我正在制作一个扑克游戏,我需要将 5 张牌的序列放入一个包含 7 张牌的数组中。由于有些牌是 Queen、King 或 Ace 之类的数字,因此我将这些值映射到一个单独的数组中,用于比较。在相关案例中,它找到了正确答案。但是如果我按照扑克规则尝试用 A, 2, 3, 4, 5 顺子,我做不到。
const CARD_VALUE_MAP = {
"2": 2,
"3": 3,
"4": 4,
"5": 5,
"6": 6,
"7": 7,
"8": 8,
"9": 9,
"10": 10,
J: 11,
Q: 12,
K: 13,
A: 14,
}
然后我使用此映射通过此代码浏览卡片
for(let i=0; i<6; i++){
if(CARD_VALUE_MAP[finalhand[i].value] === CARD_VALUE_MAP[finalhand[i+1].value]-1){
count++;
if(count === 5){
console.log("straight");
return 500;
}
}
}
- finalhand 看起来像这样:
finalhand = [{suit: '♥', value: '3'},
{suit: '♥', value: 'J'},
{suit: '♥', value: 'Q'},
{suit: '♥', value: 'K'},
{suit: '♥', value: 'A'}
{suit: '♥', value: '10'},
{suit: '♦', value: '4'}]
这是一个 Proof-Of-Concept (POC) 卡值解决方案,可帮助您入门。
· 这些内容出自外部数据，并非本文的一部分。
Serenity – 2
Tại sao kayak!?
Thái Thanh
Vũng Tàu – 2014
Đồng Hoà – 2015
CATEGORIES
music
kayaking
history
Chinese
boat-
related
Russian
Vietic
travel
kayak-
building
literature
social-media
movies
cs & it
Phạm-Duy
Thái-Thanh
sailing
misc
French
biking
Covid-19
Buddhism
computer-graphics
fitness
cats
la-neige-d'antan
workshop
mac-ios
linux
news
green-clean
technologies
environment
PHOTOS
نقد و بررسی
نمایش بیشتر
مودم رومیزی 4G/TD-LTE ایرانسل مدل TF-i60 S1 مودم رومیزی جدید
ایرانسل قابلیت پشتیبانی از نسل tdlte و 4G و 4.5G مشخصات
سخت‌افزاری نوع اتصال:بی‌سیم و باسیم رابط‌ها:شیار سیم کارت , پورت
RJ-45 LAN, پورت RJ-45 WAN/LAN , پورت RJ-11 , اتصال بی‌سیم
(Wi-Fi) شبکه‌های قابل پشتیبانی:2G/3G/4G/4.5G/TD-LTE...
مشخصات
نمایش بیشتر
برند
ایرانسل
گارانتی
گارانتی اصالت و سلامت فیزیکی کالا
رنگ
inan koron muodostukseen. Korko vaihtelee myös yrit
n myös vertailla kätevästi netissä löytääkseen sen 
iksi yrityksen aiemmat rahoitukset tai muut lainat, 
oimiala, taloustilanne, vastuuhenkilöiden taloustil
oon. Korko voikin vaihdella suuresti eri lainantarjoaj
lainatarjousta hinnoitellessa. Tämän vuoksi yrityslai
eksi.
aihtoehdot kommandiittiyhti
它有效,但它不是最好的代码。
const CARD_VALUE_MAP = {
"2": 2,
"3": 3,
"4": 4,
"5": 5,
"6": 6,
"7": 7,
"8": 8,
"9": 9,
"10": 10,
J: 11,
Q: 12,
K: 13,
}
const aceValues = function() {
return Object.assign(
Object.assign({}, CARD_VALUE_MAP),
{
AL: CARD_VALUE_MAP[2] - 1, // Ace Low
AH: CARD_VALUE_MAP["K"] + 1, // Ace High
},
);
}();
function rankStraight(hand) {
if (hand.length < 5) {
return [];
}
let cards = [];
for (let card of hand) {
if (card === "A") {
cards.push("AL");
card = "AH";
}
cards.push(card);
}
cards.sort(function(a, b) {
return aceValues[b] - aceValues[a];
});
let straight = [cards[0]];
for (let [i, card] of cards.entries()) {
let last = straight[straight.length - 1];
if (card === last) {
continue;
}
if ((aceValues[last] - aceValues[card]) !== 1) {
straight = [card];
continue
}
if (straight.push(card) >= 5) {
break;
}
if ((straight.length + (cards.length - (i + 1))) < 5) {
break;
}
}
if (straight.length != 5) {
return [];
}
if (straight[0] === "AH") {
straight[0] = "A";
}
if (straight[straight.length - 1] === "AL") {
straight[straight.length - 1] = "A";
}
return straight;
}
let hand = [];
hand = ["A", "K", "Q","J",10];
console.log(rankStraight(hand));
hand = [5, 4, 3, 2, "A"];
console.log(rankStraight(hand));
hand = ["A", 5, 4, 3, 2];
console.log(rankStraight(hand));
hand = ["A", 5, 7, 4, 3, "K", 2, "A"];
console.log(rankStraight(hand));
$ node poker.js
[ 'A', 'K', 'Q', 'J', 10 ]
[ 5, 4, 3, 2, 'A' ]
[ 5, 4, 3, 2, 'A' ]
[ 5, 4, 3, 2, 'A' ]
$
有很多不同的方法可以做到这一点,但根据您已有的,这里是最简单的更改:首先,设置 A: 14 然后对最后一手进行排序(看起来您已经在做).
然后像这样更改代码:
count = 0;
if (CARD_VALUE_MAP[finalhand[0].value] = "2" && CARD_VALUE_MAP[finalhand[6].value] = A) {
count++;
}
for(let i=0; i<6; i++){
if(CARD_VALUE_MAP[finalhand[i].value] === CARD_VALUE_MAP[finalhand[i+1].value]-1){
count++;
if(count === 4){
console.log("straight");
return 500;
}
else{
count = 0;
}
}
}
这会对 low-end 处的 A 进行初始检查,如果存在,则在循环开始之前增加计数。
我还添加了 else { count = 0; } 分支,因为如果手上有五张相邻的牌,如果它们之间有任何间隙,则不是顺子。